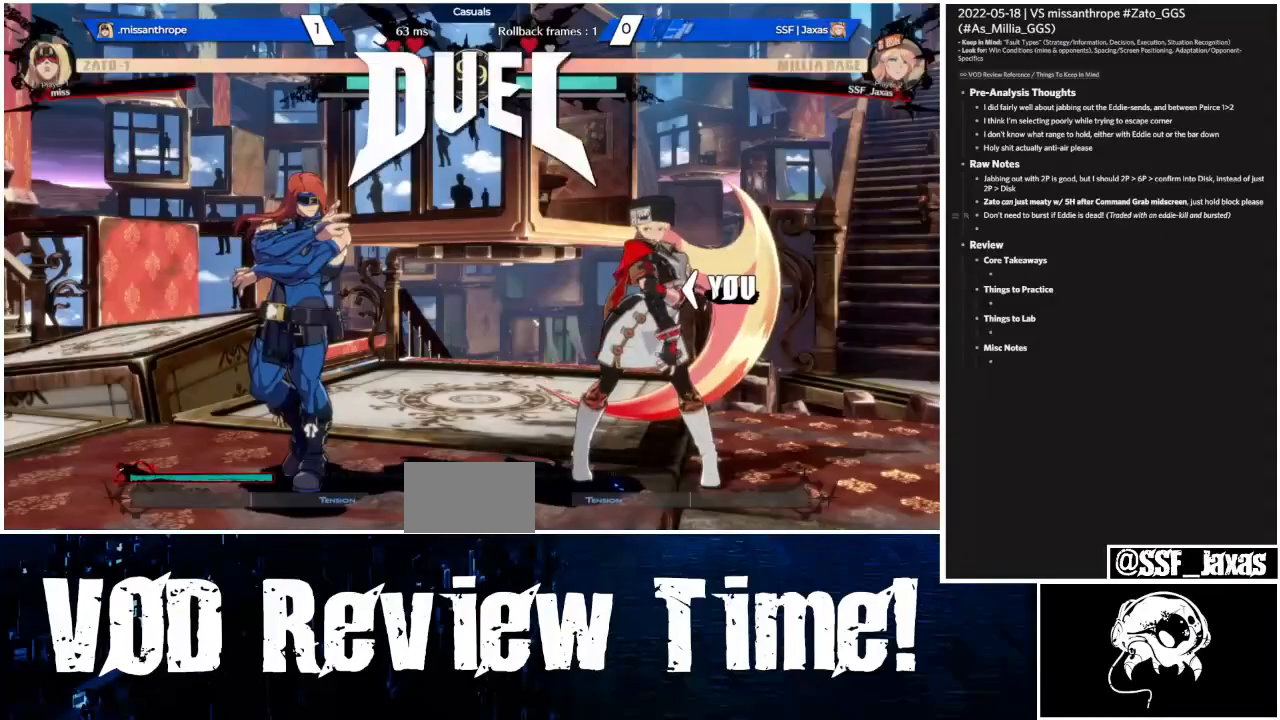
{"buttons": [], "events": [[167, "DPAD_UP", "down"], [200, "R2", "down"], [267, "DPAD_LEFT", "down"], [267, "R2", "up"], [300, "DPAD_UP", "up"], [467, "DPAD_LEFT", "up"]]}
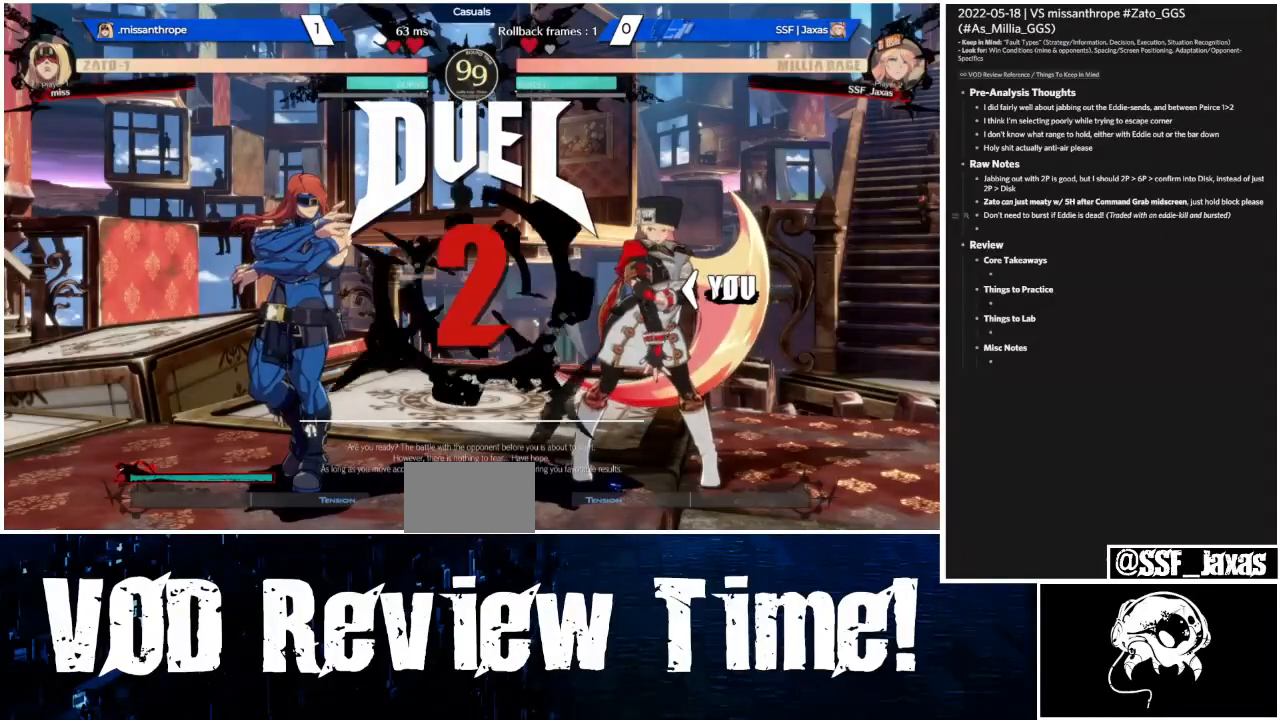
{"buttons": ["CROSS", "SQUARE", "TRIANGLE", "R1"], "events": [[433, "R1", "down"], [433, "SQUARE", "down"], [433, "TRIANGLE", "down"], [500, "CROSS", "down"]]}
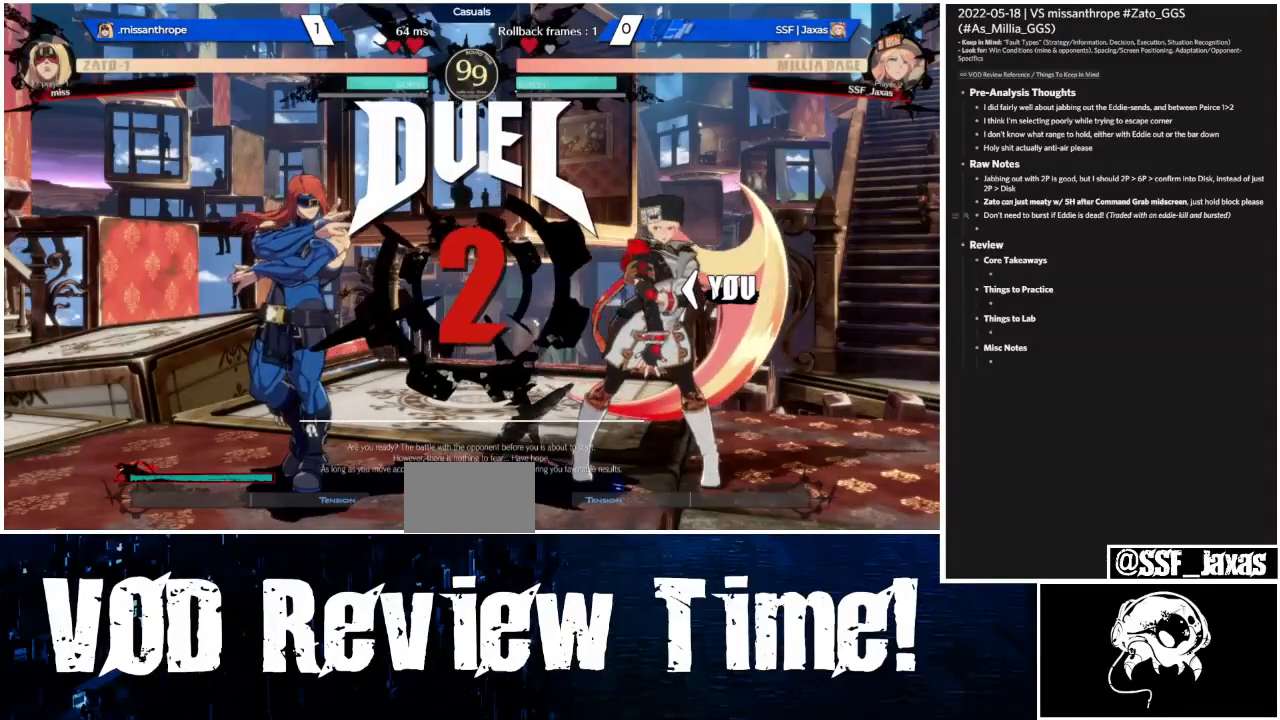
{"buttons": [], "events": [[33, "R1", "up"], [100, "CROSS", "up"], [100, "SQUARE", "up"], [100, "TRIANGLE", "up"]]}
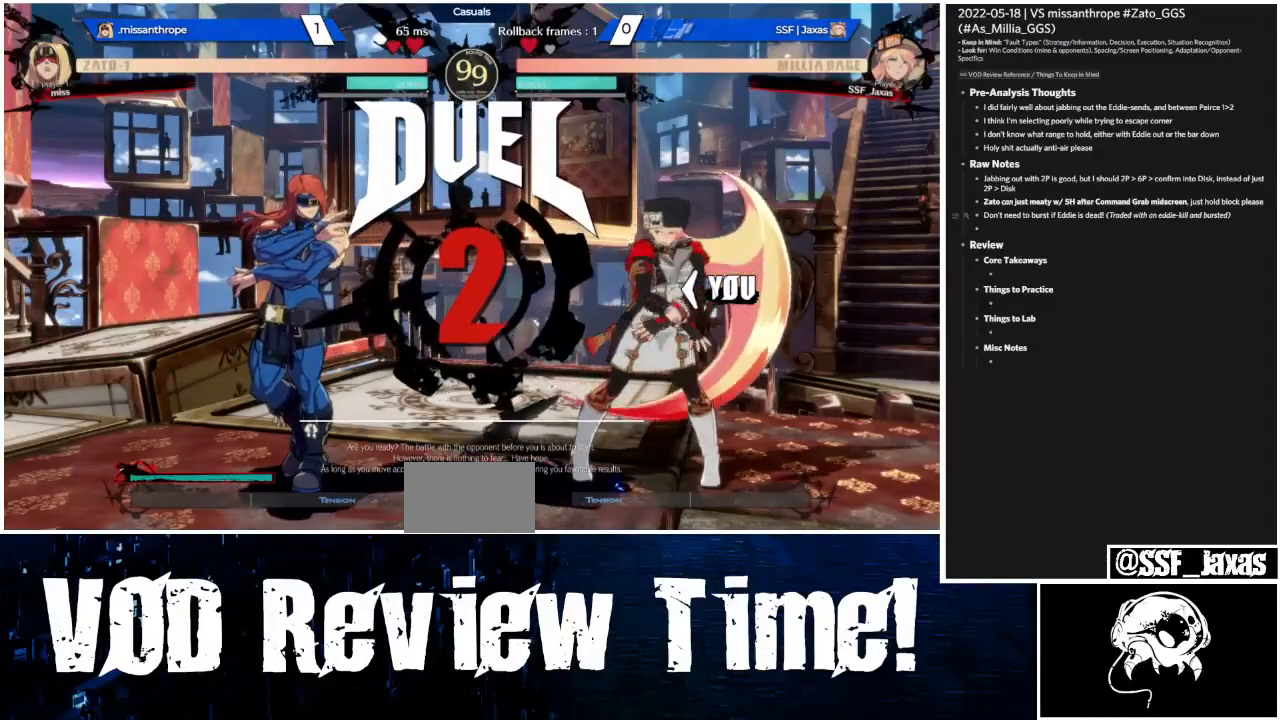
{"buttons": [], "events": []}
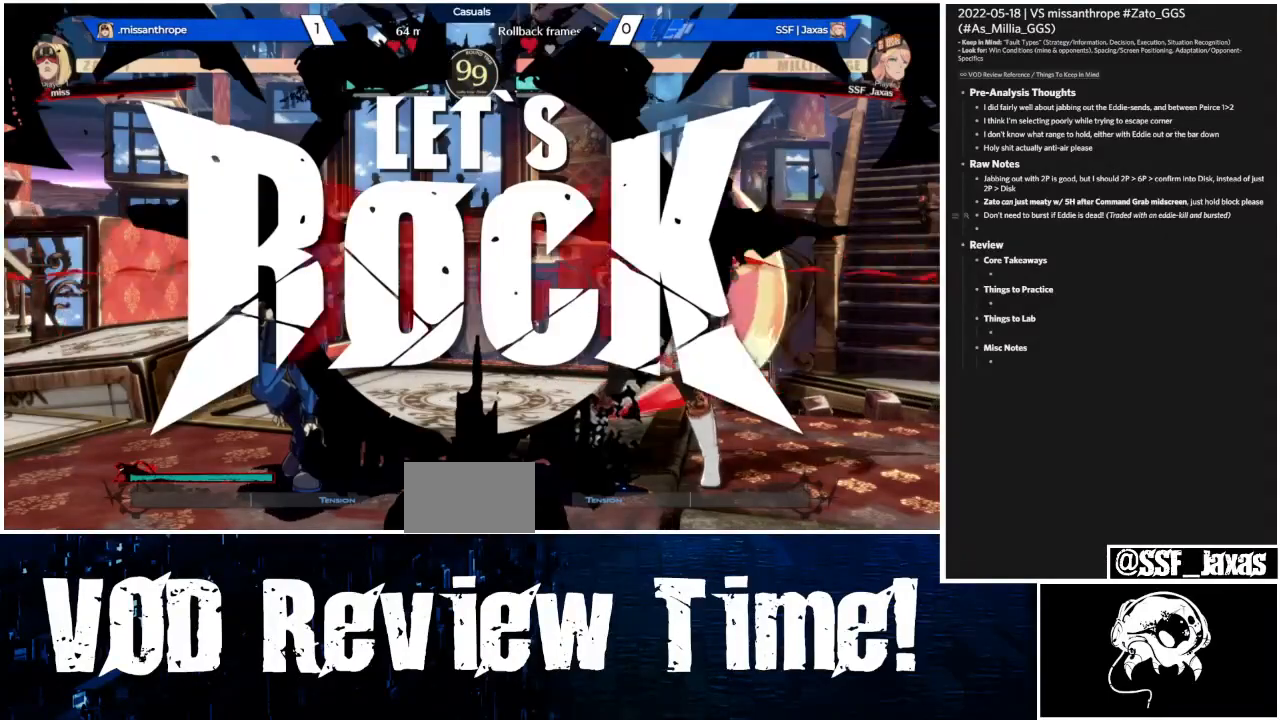
{"buttons": [], "events": []}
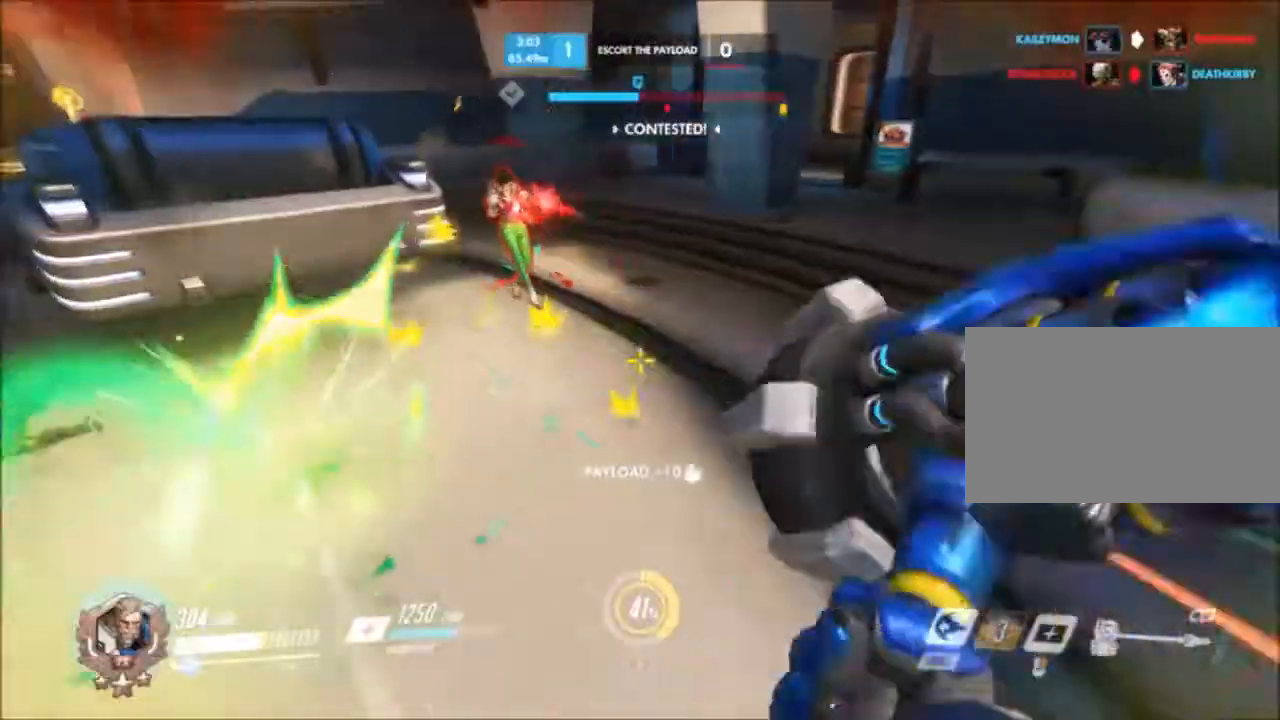
Gameplay with keyboard and mouse; each line is a JSON object with the keys and mouse buttons held at the frame after it. "events" lists presses ("down") and releases ("up") of "1", "2", "3", "4", "5", "a", "alt", "c", "ctrl", "d", "e", "f", "g", "q", "r", "s", "shift", "space", "t", "tab", "v", "w", "x", "z", "mouse_left", "mouse_middle", "mouse_right", "mouse_mb4", "mouse_mb5", "mouse_wheel_up" and "mouse_wheel_down" between this image and that frame as [ms after this image, input, new state], when the widget could be followed in between. "mouse_left", "mouse_middle", "mouse_right", "mouse_mb4", "mouse_mb5", "mouse_wheel_up", "mouse_wheel_down" = the "left", "middle", "right", "mb4", "mb5", "wheel_up", "wheel_down" buttons of the "mouse" list. No other keys are recorded. Not read: mouse_move.
{"keys": ["w"], "mouse": ["left"]}
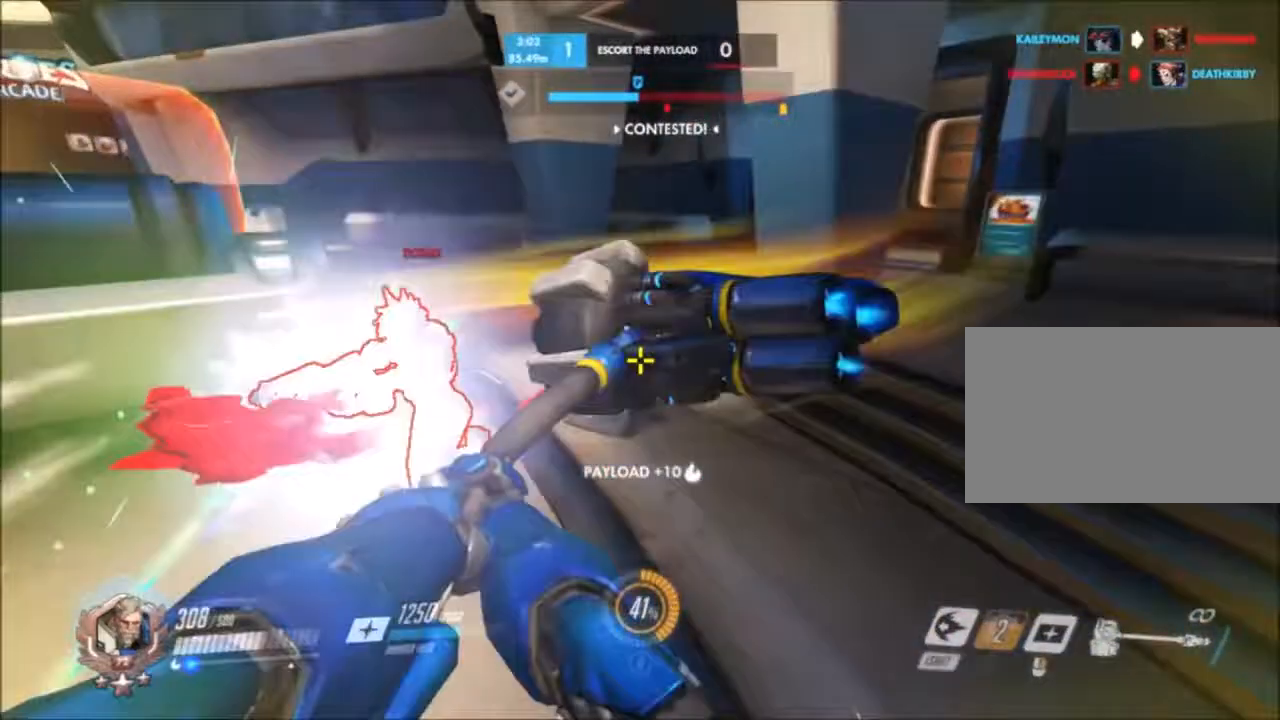
{"keys": ["a", "w"], "mouse": ["left"], "events": [[17, "d", "down"], [233, "a", "down"], [233, "d", "up"]]}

────

#### TASK GOAL:
Copy out all the records exactly, excluding pictures.

#### WRITTEN RESPONSE:
{"buttons": [], "events": [[167, "DPAD_UP", "down"], [200, "R2", "down"], [267, "DPAD_LEFT", "down"], [267, "R2", "up"], [300, "DPAD_UP", "up"], [467, "DPAD_LEFT", "up"]]}
{"buttons": ["CROSS", "SQUARE", "TRIANGLE", "R1"], "events": [[433, "R1", "down"], [433, "SQUARE", "down"], [433, "TRIANGLE", "down"], [500, "CROSS", "down"]]}
{"buttons": [], "events": [[33, "R1", "up"], [100, "CROSS", "up"], [100, "SQUARE", "up"], [100, "TRIANGLE", "up"]]}
{"buttons": [], "events": []}
{"buttons": [], "events": []}
Gameplay with keyboard and mouse; each line is a JSON object with the keys and mouse buttons held at the frame after it. "events" lists presses ("down") and releases ("up") of "1", "2", "3", "4", "5", "a", "alt", "c", "ctrl", "d", "e", "f", "g", "q", "r", "s", "shift", "space", "t", "tab", "v", "w", "x", "z", "mouse_left", "mouse_middle", "mouse_right", "mouse_mb4", "mouse_mb5", "mouse_wheel_up" and "mouse_wheel_down" between this image and that frame as [ms after this image, input, new state], when the widget could be followed in between. "mouse_left", "mouse_middle", "mouse_right", "mouse_mb4", "mouse_mb5", "mouse_wheel_up", "mouse_wheel_down" = the "left", "middle", "right", "mb4", "mb5", "wheel_up", "wheel_down" buttons of the "mouse" list. No other keys are recorded. Not read: mouse_move.
{"keys": ["w"], "mouse": ["left"]}
{"keys": ["a", "w"], "mouse": ["left"], "events": [[17, "d", "down"], [233, "a", "down"], [233, "d", "up"]]}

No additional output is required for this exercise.